La seguridad consiste en reducir los riesgos de daño y de perjuicio, si bien el riesgo es inherente a cualquier actividad y nunca puede ser eliminado del todo; como mucho prevenido o mitigado. Convivimos no solo con la posibilidad de riesgos sino con grandes incertidumbres, fruto del desconocimiento, como sucede en la crisis actual. Y la incertidumbre es un ingrediente esencial de la vida con el que debemos aprender a habitar. Por ello, riesgos e incertidumbre no se pueden plantear estrictamente como cuestiones meramente científicas (lo que sabemos o no sabemos) sino también como asuntos de preferencia, cultura y valores (lo que se debería o no debería hacer, lo que estamos dispuestos a aceptar como sociedad). El reto es gestionar el desconocimiento de un modo compartido, deliberativo e inteligente.
Está claro que la seguridad implica la protección de las personas, sus bienes y sus derechos. Por ello, suele identificarse la seguridad con el conjunto de medios y medidas destinado a velar por el orden público y así se habla de las fuerzas y cuerpos de seguridad del estado, ciberseguridad, seguridad vial y de la defensa de la seguridad nacional a cargo del ejército.
Pero no se puede reducir la seguridad a la policía, el servicio de bomberos o la atención a las emergencias. La seguridad significa igualmente, y ahora lo estamos viendo de modo palmario, la salud pública, el acceso a medicamentos esenciales y tratamientos, el alimento y el agua seguros, la seguridad social (en caso de enfermedad, accidente, incapacidad, jubilación…), la protección laboral y del consumidor, el acceso a la vivienda, la prevención de desastres o el cuidado del medio ambiente.

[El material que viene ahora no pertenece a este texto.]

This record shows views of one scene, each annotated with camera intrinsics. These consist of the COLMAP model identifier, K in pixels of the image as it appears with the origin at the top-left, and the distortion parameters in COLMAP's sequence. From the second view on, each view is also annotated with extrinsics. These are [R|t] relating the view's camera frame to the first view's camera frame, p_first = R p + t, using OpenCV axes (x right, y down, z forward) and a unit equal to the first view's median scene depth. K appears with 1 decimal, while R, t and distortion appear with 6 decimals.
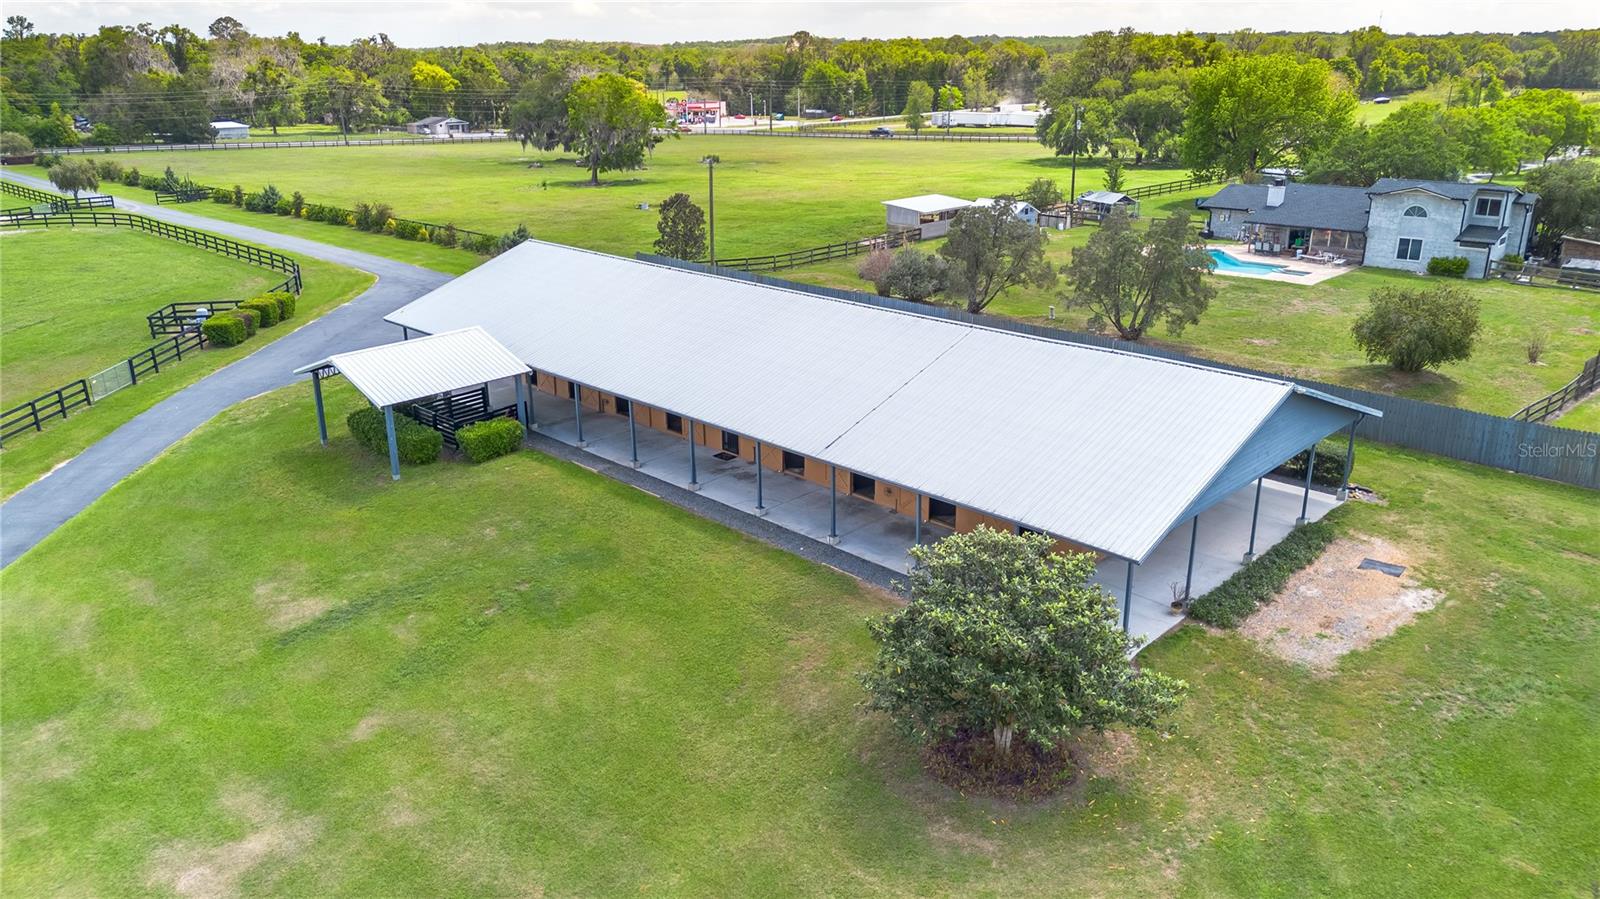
lens RADIAL K [[1140.8, 0, 800.9], [0, 1140.8, 450.5], [0, 0, 1]] dist [0.038933, -0.031054]
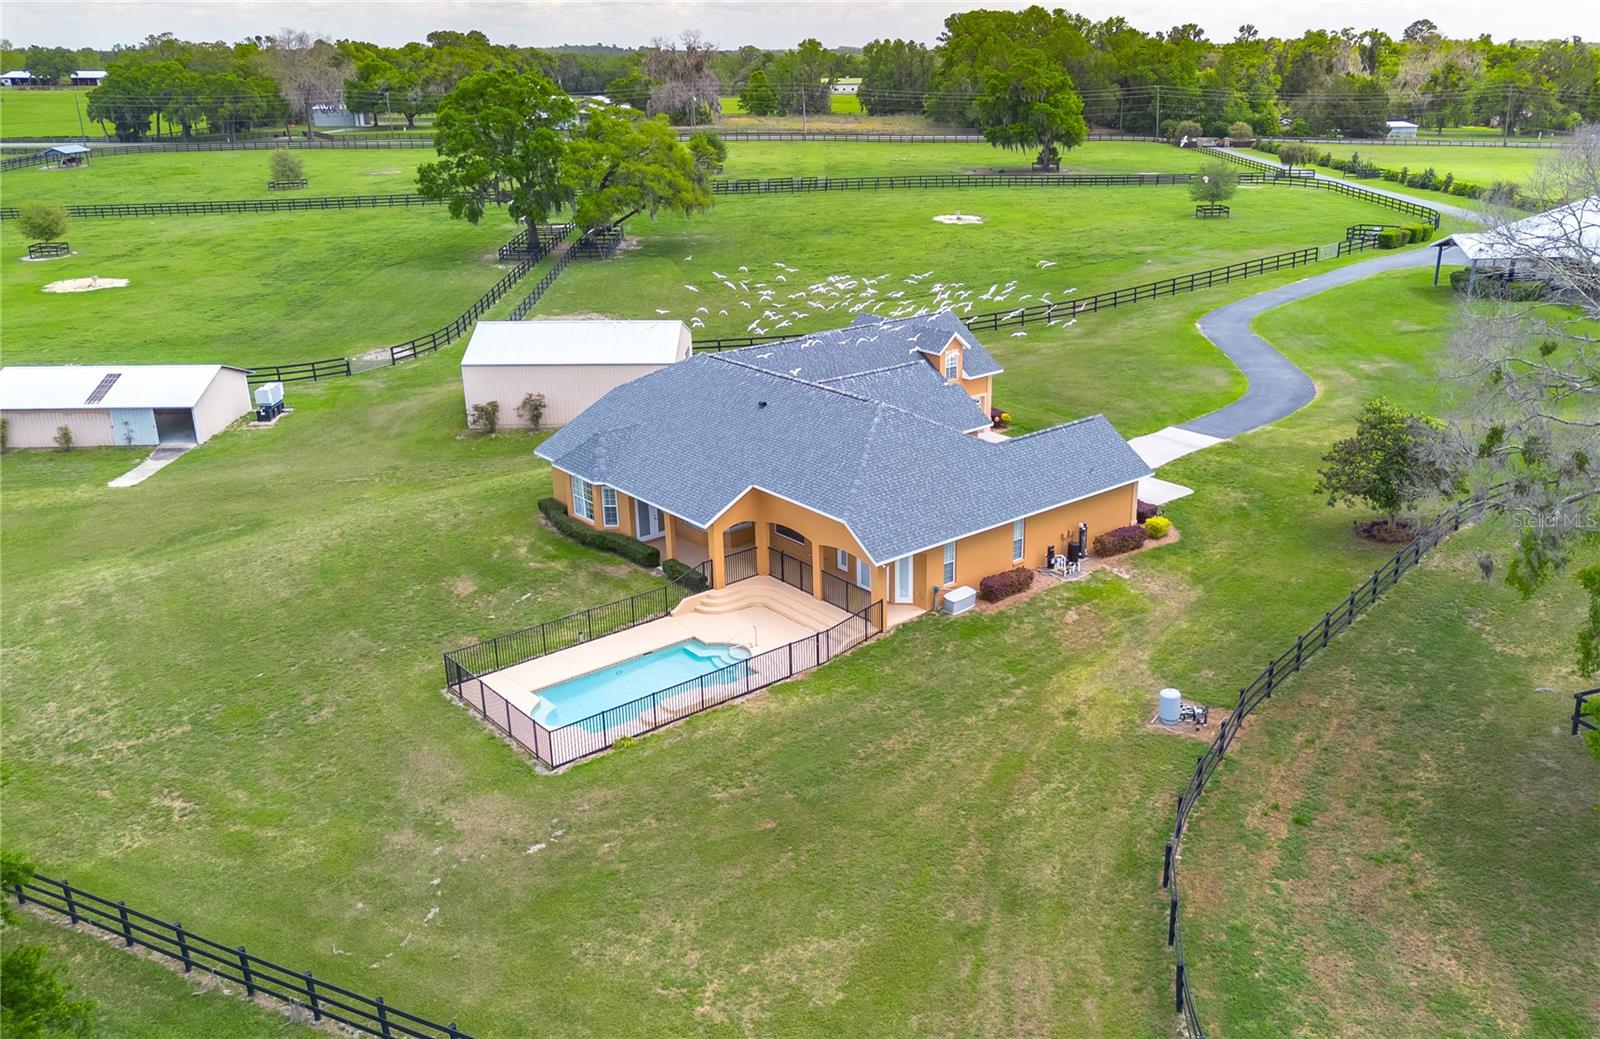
lens RADIAL K [[1304.7, 0, 886.1], [0, 1304.7, 535.3], [0, 0, 1]] dist [0.062206, -0.073953]
pose [[0.701398, 0.249007, -0.667859, 0.192977], [-0.235333, 0.965350, 0.112774, 0.139313], [0.672799, 0.078070, 0.735694, -0.450229]]
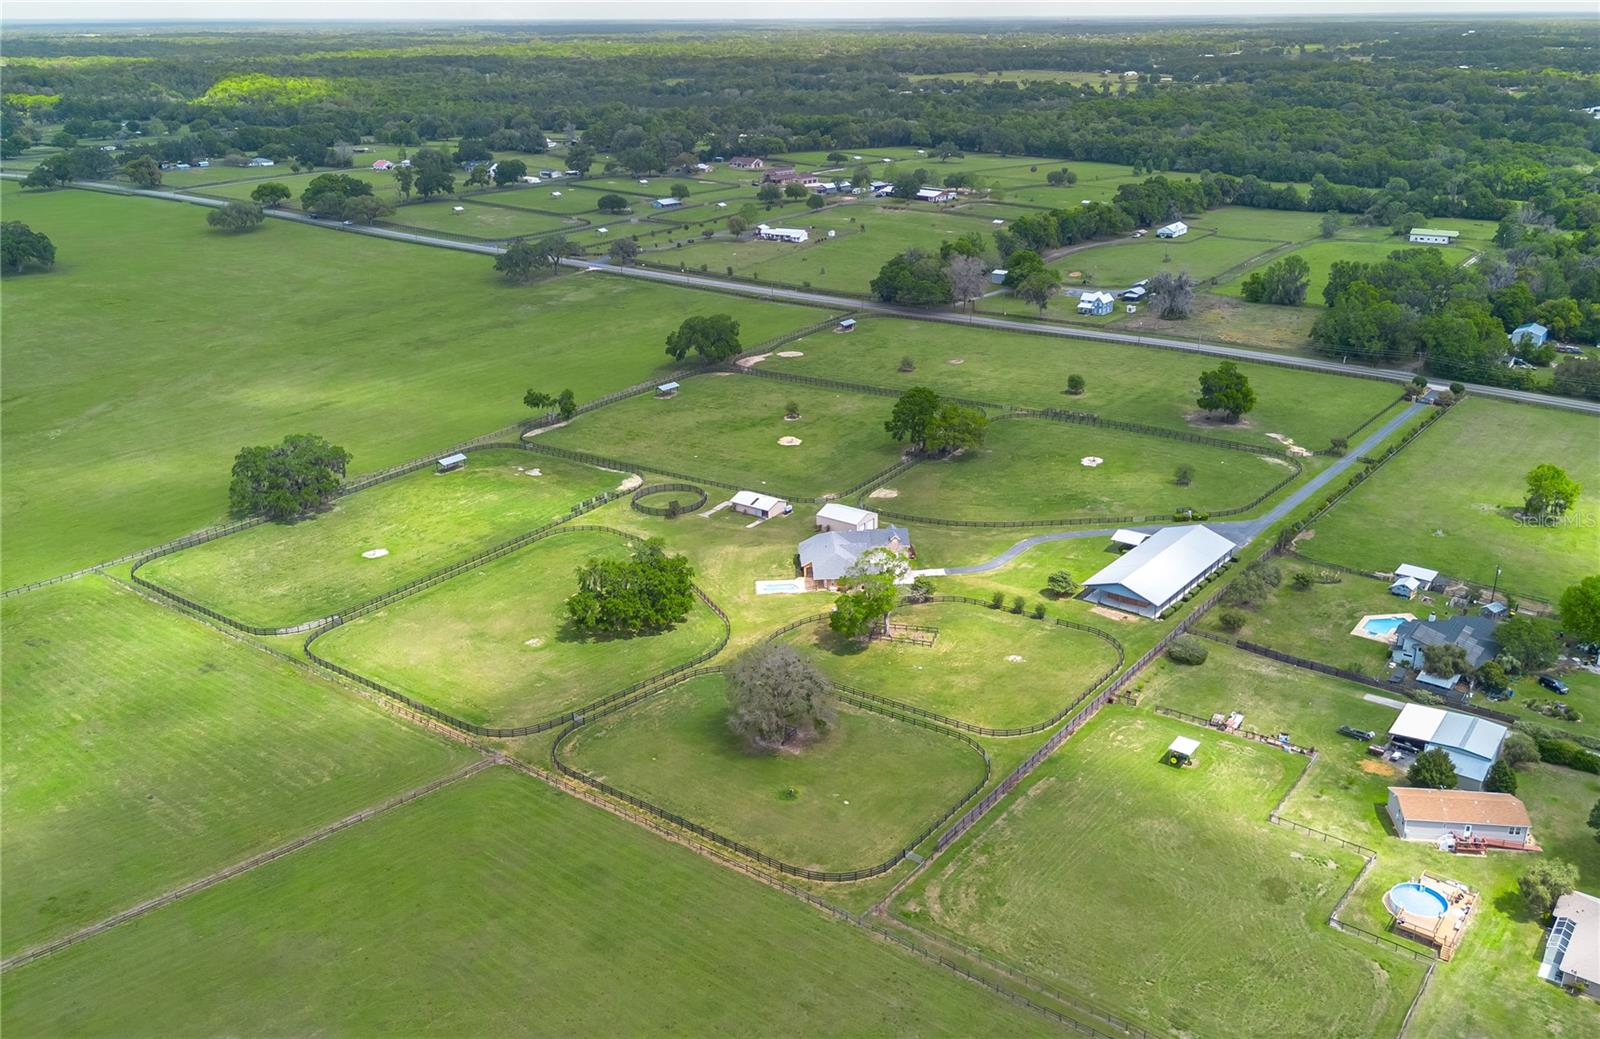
lens RADIAL K [[1304.7, 0, 824.7], [0, 1304.7, 532.8], [0, 0, 1]] dist [0.062206, -0.073953]
pose [[0.113250, 0.371566, -0.921473, 2.042328], [-0.323324, 0.890742, 0.319437, -0.627626], [0.939487, 0.261758, 0.221013, -0.690872]]
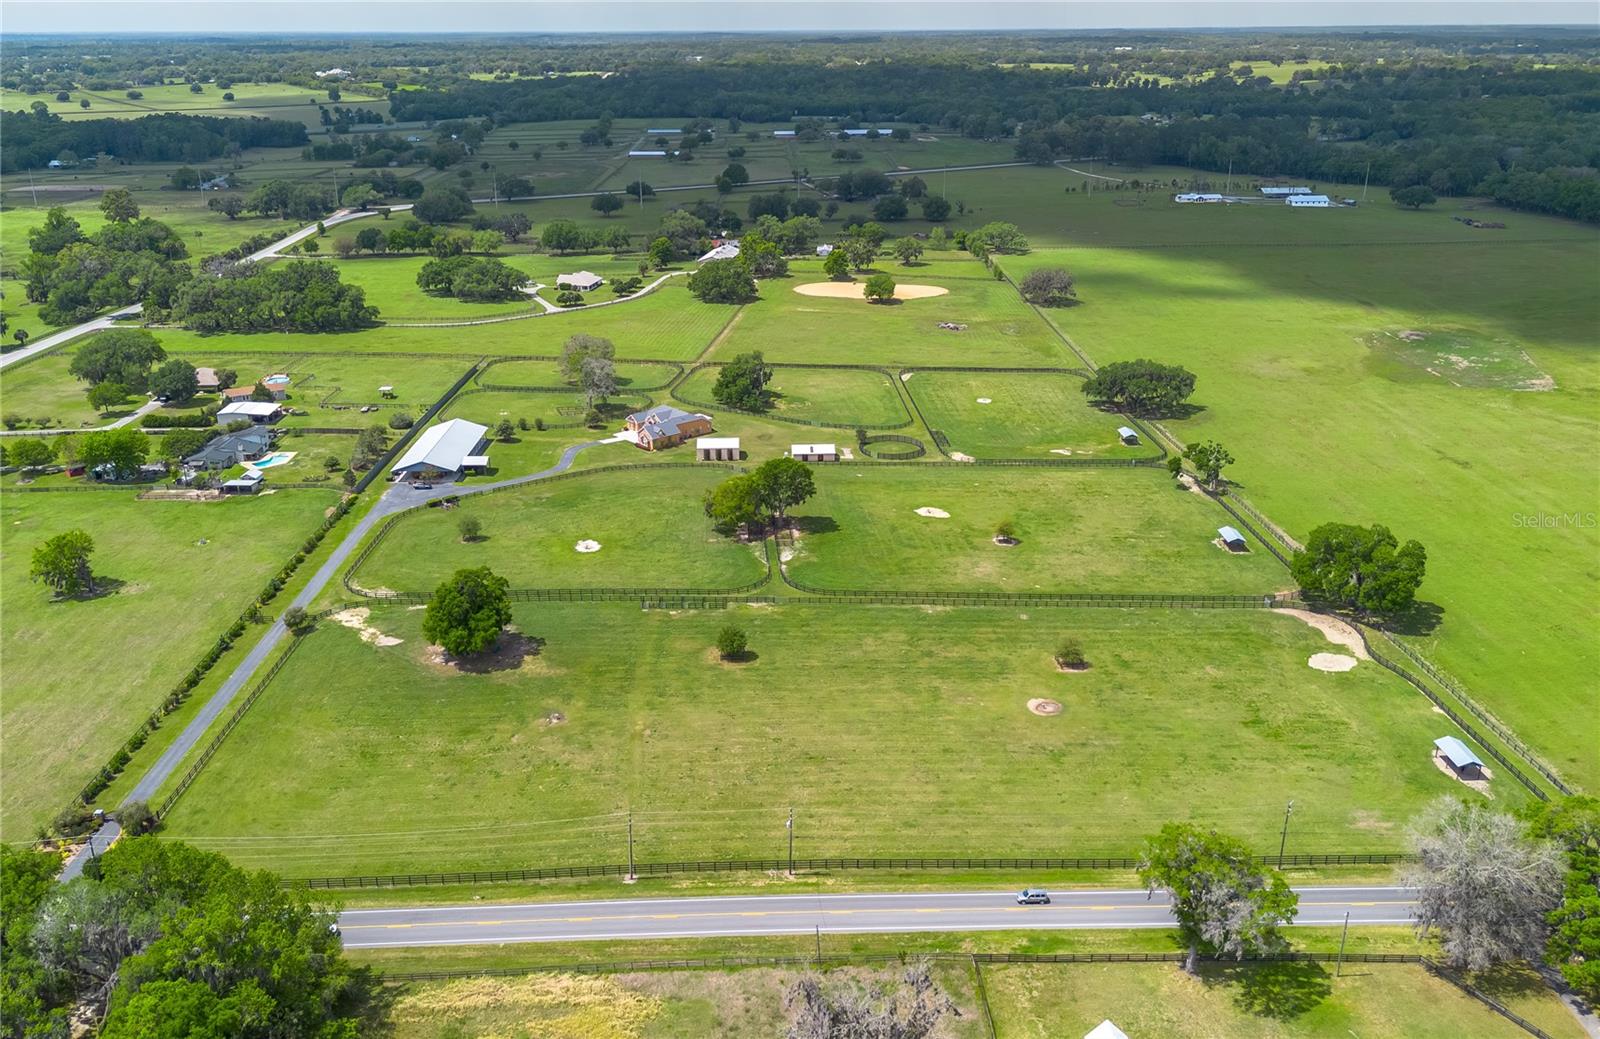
lens RADIAL K [[1304.7, 0, 798.6], [0, 1304.7, 523.3], [0, 0, 1]] dist [0.062206, -0.073953]
pose [[-0.706425, -0.242998, 0.664767, -2.605720], [0.243097, 0.798784, 0.550316, -1.344775], [-0.664731, 0.550360, -0.505209, 1.456499]]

También el amparo con relación al poder del gobierno y la administración (checks & balances), para lo que son indispensables elementos de buena gobernanza como la transparencia, la apertura, la rendición de cuentas o la participación. Todos estos elementos están interrelacionados (pensemos en la importancia del medio ambiente para la salud pública) y son insustituibles y necesarios para el ejercicio del derecho fundamental a la vida —constituyendo el sentido último de los servicios públicos y de la organización política de la sociedad.
En su conocido discurso del 11 de enero de 1944, Franklin D. Roosevelt formuló las bases de un nuevo sentido de la seguridad (Second Bill of Rights) en el que tan esencial como la paz es un estándar de vida decente para los hombres, mujeres, niños y niñas de todas las naciones: estar libres del miedo está inevitablemente unido a estar libres de la necesidad (Freedom from fear is eternally linked with freedom from want). Por ello, el trabajo, la vivienda, el alimento, la atención sanitaria, la protección por desempleo, accidente o vejez, y la educación son los derechos que sustentan la seguridad y la prosperidad.
Y sin embargo, no ha de supeditarse todo a la seguridad ni ha de convertirse en el valor supremo de nuestra vida social. No debemos renunciar a la libertad, la solidaridad o la justicia en aras de una pretendida seguridad que, las más de las veces, se reduce a un mero reforzamiento de los mecanismos de vigilancia y control social, como hemos dicho antes, sin atender a la diversidad y pluralidad de sentidos que tiene el concepto de seguridad. Se ha comentado otras veces en estas páginas: lo necesario es poner cuidado para impedir, mitigar y minimizar el daño al que estamos expuestos, como seres frágiles y vulnerables, favoreciendo entornos de seguridad, ayuda y protección mutua frente a los avatares de la existencia y su desigual distribución. No en vano, “seguro” viene del latín “securus”: sin (se) preocupación (cura).